Set down exactly the lines below, starting at the one that contains "29. Rozhodnutím ze" and ending at the one that contains "ஹார்மோன் சுரக", with both of those lines included and nothing else.

● ● ● ● ●

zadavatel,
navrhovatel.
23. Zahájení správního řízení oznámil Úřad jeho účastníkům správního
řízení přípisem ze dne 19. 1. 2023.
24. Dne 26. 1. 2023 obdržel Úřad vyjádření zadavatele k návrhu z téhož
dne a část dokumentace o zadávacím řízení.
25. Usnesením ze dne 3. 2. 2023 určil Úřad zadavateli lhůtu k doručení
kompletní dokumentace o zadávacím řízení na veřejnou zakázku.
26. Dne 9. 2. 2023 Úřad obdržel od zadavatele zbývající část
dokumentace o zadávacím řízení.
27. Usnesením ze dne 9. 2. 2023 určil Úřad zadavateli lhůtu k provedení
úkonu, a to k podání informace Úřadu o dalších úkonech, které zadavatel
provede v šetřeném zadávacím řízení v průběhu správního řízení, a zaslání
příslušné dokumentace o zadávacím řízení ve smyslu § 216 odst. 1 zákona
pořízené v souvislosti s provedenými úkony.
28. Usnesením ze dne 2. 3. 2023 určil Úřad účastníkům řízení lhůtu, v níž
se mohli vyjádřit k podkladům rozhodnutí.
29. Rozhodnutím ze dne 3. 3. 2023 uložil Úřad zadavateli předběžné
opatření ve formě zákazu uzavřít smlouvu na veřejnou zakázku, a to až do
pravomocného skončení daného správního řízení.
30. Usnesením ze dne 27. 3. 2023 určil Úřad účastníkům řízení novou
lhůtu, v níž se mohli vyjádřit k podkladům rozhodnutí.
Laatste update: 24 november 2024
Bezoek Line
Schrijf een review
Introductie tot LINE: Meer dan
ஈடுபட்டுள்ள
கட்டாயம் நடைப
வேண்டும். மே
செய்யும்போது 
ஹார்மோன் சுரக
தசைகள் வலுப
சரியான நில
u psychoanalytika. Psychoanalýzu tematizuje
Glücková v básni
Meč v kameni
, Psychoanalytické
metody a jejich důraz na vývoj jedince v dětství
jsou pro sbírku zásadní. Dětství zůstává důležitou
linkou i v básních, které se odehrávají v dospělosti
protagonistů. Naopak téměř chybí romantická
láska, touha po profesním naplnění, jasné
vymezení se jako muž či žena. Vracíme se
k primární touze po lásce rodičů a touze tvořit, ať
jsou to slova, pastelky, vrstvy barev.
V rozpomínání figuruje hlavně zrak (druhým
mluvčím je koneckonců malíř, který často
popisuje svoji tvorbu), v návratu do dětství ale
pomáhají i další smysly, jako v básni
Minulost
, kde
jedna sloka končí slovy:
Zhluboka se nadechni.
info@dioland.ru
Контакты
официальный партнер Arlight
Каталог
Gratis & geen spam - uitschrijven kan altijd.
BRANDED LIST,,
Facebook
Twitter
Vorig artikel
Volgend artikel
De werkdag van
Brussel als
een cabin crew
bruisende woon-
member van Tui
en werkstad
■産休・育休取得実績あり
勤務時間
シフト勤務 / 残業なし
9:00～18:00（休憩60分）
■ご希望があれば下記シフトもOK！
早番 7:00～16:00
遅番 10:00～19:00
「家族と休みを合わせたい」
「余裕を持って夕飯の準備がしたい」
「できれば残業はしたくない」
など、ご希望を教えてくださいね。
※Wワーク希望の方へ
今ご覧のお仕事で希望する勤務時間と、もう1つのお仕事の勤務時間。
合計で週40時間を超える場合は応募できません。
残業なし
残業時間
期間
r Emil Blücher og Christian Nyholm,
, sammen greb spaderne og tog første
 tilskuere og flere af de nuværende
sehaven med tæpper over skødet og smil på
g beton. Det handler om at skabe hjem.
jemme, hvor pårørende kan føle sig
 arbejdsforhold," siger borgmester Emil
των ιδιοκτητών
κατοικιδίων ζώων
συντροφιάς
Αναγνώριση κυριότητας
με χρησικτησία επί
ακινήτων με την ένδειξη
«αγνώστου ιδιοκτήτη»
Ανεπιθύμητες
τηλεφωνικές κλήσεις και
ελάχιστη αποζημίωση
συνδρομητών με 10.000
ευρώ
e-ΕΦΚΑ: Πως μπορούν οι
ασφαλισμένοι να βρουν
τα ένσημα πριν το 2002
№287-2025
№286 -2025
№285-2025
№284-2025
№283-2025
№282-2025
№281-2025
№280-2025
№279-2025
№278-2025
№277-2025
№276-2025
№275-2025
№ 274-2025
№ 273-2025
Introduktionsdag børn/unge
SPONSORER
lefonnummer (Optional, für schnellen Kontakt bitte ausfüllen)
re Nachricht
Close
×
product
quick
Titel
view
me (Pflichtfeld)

● ● ● ● ●

Result of the exercise:
29. Rozhodnutím ze dne 3. 3. 2023 uložil Úřad zadavateli předběžné
opatření ve formě zákazu uzavřít smlouvu na veřejnou zakázku, a to až do
pravomocného skončení daného správního řízení.
30. Usnesením ze dne 27. 3. 2023 určil Úřad účastníkům řízení novou
lhůtu, v níž se mohli vyjádřit k podkladům rozhodnutí.
Laatste update: 24 november 2024
Bezoek Line
Schrijf een review
Introductie tot LINE: Meer dan
ஈடுபட்டுள்ள
கட்டாயம் நடைப
வேண்டும். மே
செய்யும்போது 
ஹார்மோன் சுரக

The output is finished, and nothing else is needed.